Rien n'était résolu, des incertitudes restaient, mais étrangement, aux côtés de Laslo, tout lui semblait bien.

« Ouais, alors quoi si quelqu'un fait un scandale ? Je suis déjà sur le registre de la famille Criserus et à l'abri des Canian. C'est suffisant. »

Ayant obtenu le plus important, elle se moquait qu'on la montre du doigt comme une salope ou une intrigante.

Sentant sa résolution ferme avant et après le mariage, Edel attendit la fête des Celestine.

La fête de Barbara, au nom de son fils, eut lieu le 1er février. Significatif juste après janvier, où la religion interdisait tout combat.

Les fêtes chez les Celestine, marquis calmes et raffinés, attiraient habituellement peu d'attention, mais celle-ci était différente.

« "Ces deux-là" viennent vraiment ? »

« Ouais. La marquise douairière était la tutrice de "cette femme" aussi. Elles sont proches. »

Peu de ceux qui reçurent l'invitation la déclinèrent, grâce aux rumeurs de la présence du comte et de la comtesse Criserus.

Ainsi, le manoir Celestine fourmilla de monde après longtemps, tous sirotant des apéritifs ou du jus tout en jetant des coups d'œil à l'entrée.

« Si c'était moi, j'aurais trop honte pour me montrer. »

« Cette femme a tout traversé. Ça n'est rien ? Elle pourrait défiler effrontément la tête haute. »

« Peut-être que seul le comte viendra. »

Tandis que les spéculations fusaient, les invités attendus arrivèrent.

« Bienvenue, comte Criserus ! »

« Merci pour l'invitation. Marquis Celestine, voici mon épouse, Edel Criserus. »

« Cela fait longtemps, Votre Excellence le marquis. »

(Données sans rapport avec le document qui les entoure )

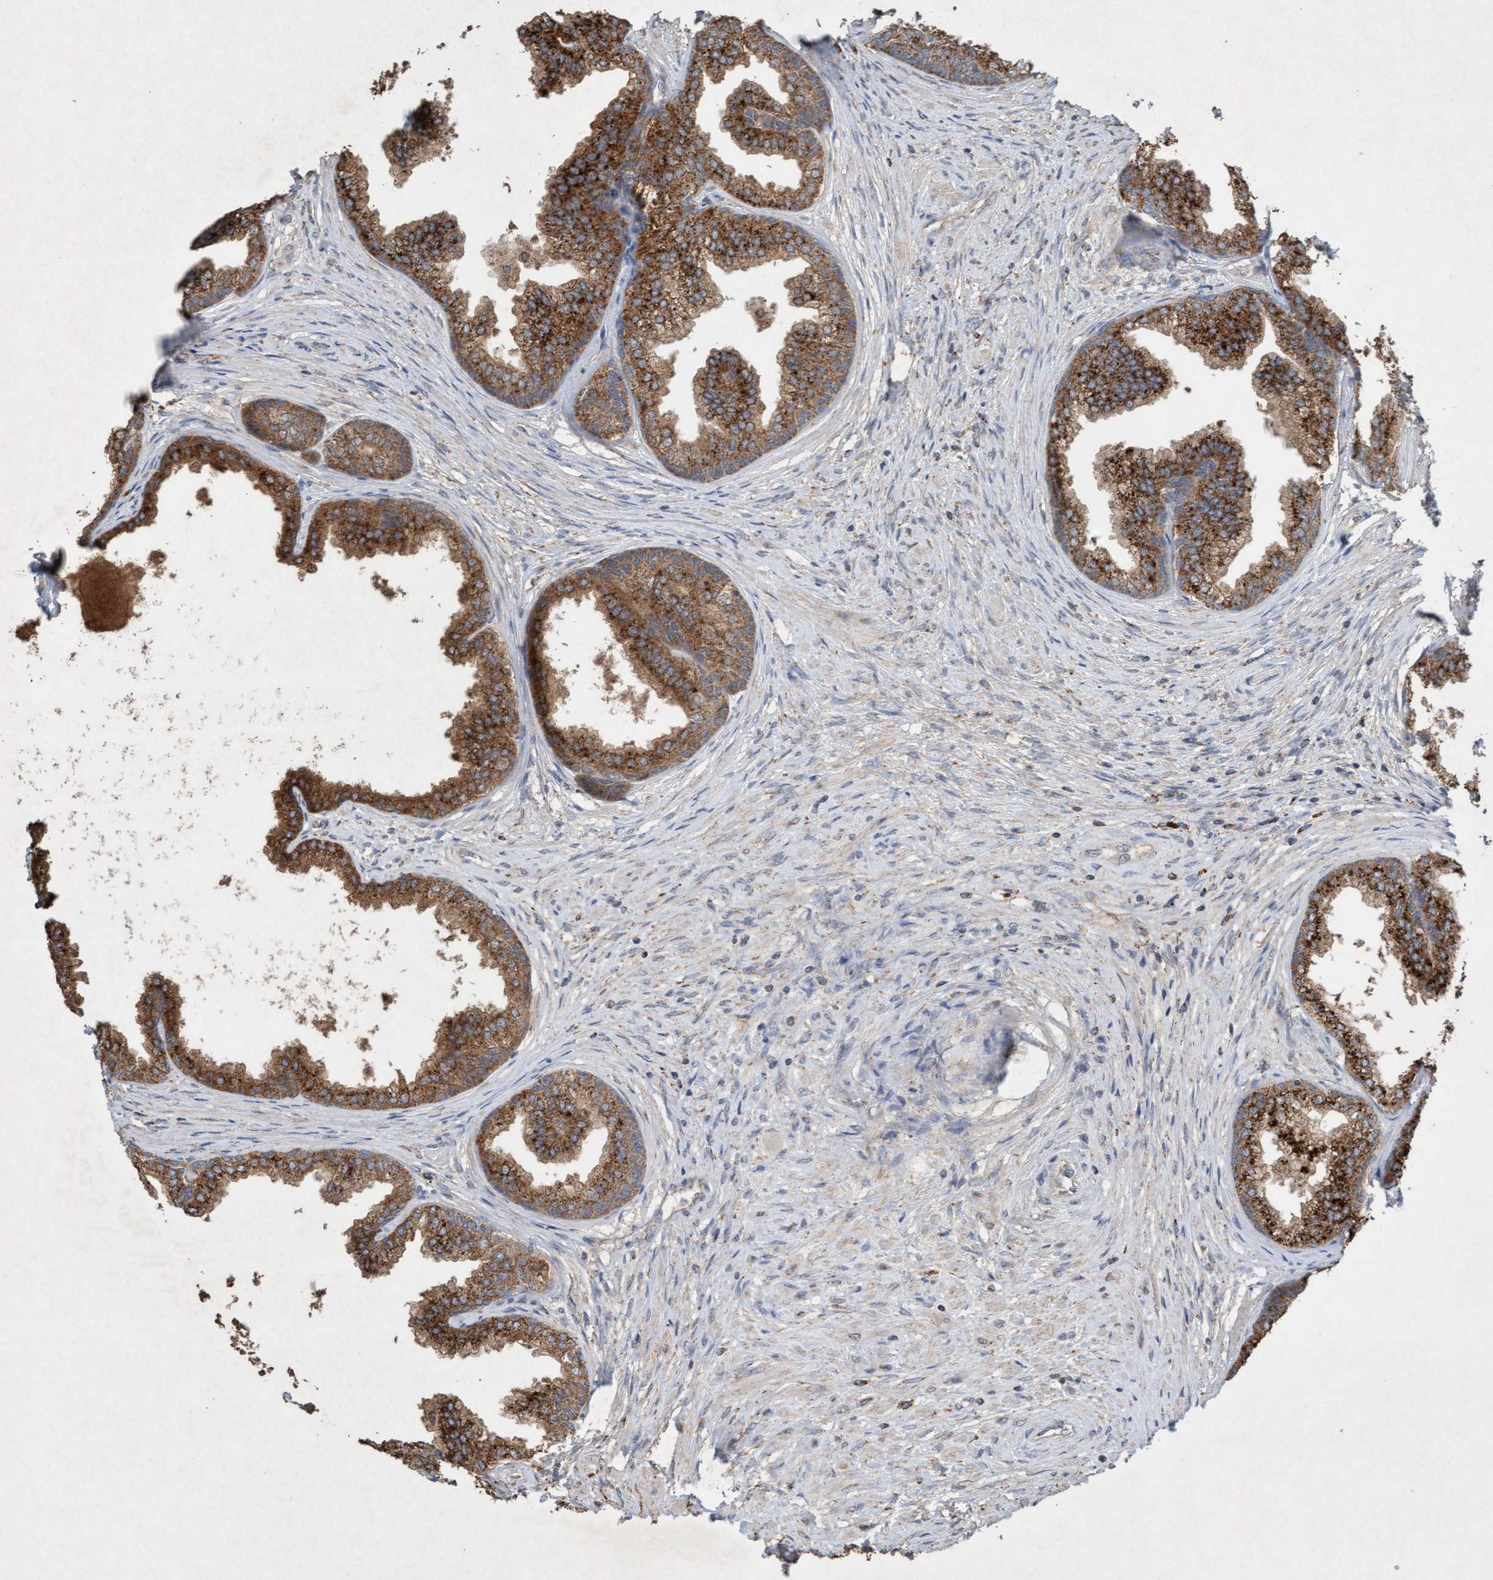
{"staining": {"intensity": "moderate", "quantity": ">75%", "location": "cytoplasmic/membranous"}, "tissue": "prostate", "cell_type": "Glandular cells", "image_type": "normal", "snomed": [{"axis": "morphology", "description": "Normal tissue, NOS"}, {"axis": "topography", "description": "Prostate"}], "caption": "A photomicrograph of human prostate stained for a protein demonstrates moderate cytoplasmic/membranous brown staining in glandular cells. (Brightfield microscopy of DAB IHC at high magnification).", "gene": "ATPAF2", "patient": {"sex": "male", "age": 76}}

Les voix saluant le couple Celestine à l'entrée attirèrent tous les regards de la salle.

« Oh mon dieu, regardez ça ! »

Ceux qui venaient de médire sur Edel et de se moquer de Laslo tombèrent dans le silence.

Ils s'étaient imaginés Edel à côté de Laslo impassible, la tête baissée comme une criminelle, guettant les réactions des autres.

Mais Laslo, serrant fermement la main du marquis Celestine, brillait plus que d'habitude avec un rire joyeux.

Et Edel à ses côtés était assez belle pour effacer les souvenirs de « duchesse de Lancaster », son expression éblouissamment radieuse.